= Volunteer Civil Force =

The Volunteer Civil Force (VCF) was an armed force of volunteer police officers, established in February 1913 by picture dealer, restorer and framer William Mailes Power. at Ruskin House, Rochester Row, Westminster, which became its headquarters.

Power had previously been one of the founders of the Volunteer Police Force, begun on 21 October 1911 with Power as its vice-president and the Duke of Abercorn as its president - it was renamed the Civilian Force in December 1911. Power was removed from the Civilian Force on 16 December 1912 and the following year forced to apologise for inadvertently misrepresenting the VCF as the Civilian Force's successor and the Civilian Force as defunct. Though still in existence at the time of the court case, it is unclear when the Civilian Force disbanded.
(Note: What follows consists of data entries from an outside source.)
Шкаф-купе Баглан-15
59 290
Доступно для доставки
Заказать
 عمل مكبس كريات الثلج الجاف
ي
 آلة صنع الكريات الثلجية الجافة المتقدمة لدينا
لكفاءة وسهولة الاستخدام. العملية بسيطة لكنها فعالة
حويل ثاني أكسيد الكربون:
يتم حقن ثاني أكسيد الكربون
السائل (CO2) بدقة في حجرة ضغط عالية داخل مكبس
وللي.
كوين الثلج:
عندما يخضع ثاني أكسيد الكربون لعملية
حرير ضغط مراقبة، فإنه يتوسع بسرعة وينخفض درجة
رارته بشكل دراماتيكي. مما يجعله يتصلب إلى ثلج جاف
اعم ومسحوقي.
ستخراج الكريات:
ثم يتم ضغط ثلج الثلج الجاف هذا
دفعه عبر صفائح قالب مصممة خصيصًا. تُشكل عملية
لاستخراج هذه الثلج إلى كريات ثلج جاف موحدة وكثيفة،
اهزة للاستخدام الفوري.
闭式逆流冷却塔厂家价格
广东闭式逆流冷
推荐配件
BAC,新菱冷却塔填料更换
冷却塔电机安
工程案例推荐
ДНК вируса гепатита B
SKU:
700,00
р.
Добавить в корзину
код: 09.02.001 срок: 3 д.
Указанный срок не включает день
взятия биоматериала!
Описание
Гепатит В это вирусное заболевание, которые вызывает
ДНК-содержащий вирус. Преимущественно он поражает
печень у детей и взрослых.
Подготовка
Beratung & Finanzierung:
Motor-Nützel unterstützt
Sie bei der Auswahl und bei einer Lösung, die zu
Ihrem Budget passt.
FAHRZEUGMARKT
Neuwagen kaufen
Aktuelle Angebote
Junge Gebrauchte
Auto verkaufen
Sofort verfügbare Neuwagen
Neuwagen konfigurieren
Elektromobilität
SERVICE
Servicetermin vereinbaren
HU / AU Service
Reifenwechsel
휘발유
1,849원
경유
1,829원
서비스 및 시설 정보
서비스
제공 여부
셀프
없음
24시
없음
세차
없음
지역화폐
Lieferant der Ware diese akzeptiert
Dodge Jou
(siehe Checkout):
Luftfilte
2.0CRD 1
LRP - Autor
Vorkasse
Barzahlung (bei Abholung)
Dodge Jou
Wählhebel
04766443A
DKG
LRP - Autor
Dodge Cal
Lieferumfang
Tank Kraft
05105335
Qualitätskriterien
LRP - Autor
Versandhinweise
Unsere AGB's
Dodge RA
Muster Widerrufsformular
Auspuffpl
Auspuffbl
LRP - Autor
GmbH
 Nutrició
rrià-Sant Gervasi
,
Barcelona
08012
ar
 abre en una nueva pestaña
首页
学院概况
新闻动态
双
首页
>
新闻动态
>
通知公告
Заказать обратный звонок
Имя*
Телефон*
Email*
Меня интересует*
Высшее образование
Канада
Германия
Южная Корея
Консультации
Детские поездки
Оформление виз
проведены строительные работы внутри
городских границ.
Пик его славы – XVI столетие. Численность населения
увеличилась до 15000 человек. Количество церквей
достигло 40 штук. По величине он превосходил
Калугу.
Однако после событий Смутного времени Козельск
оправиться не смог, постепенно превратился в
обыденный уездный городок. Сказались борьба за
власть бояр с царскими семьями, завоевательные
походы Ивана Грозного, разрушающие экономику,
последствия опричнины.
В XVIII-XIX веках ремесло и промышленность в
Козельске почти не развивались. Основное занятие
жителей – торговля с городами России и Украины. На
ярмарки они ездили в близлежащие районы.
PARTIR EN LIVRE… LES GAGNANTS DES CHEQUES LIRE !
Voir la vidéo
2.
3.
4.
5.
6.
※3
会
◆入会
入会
The VCF was popularly known as Winston's Bobbies due to Winston Churchill's encouragement of its formation to assist the Metropolitan Police in a context of national strikes by rail, dock and coal workers in 1911 and 1912. Part of the VCF was embodied as a labour battalion of the London Regiment on the outbreak of World War One and the rest later joined the Artists Rifles. By July 1915 the VCF was known as the Westminster Battalion, West London Regiment, Volunteer Training Corps, with Power granted army rank as a Temporary Captain, but it was not re-formed as a separate body after the end of the conflict.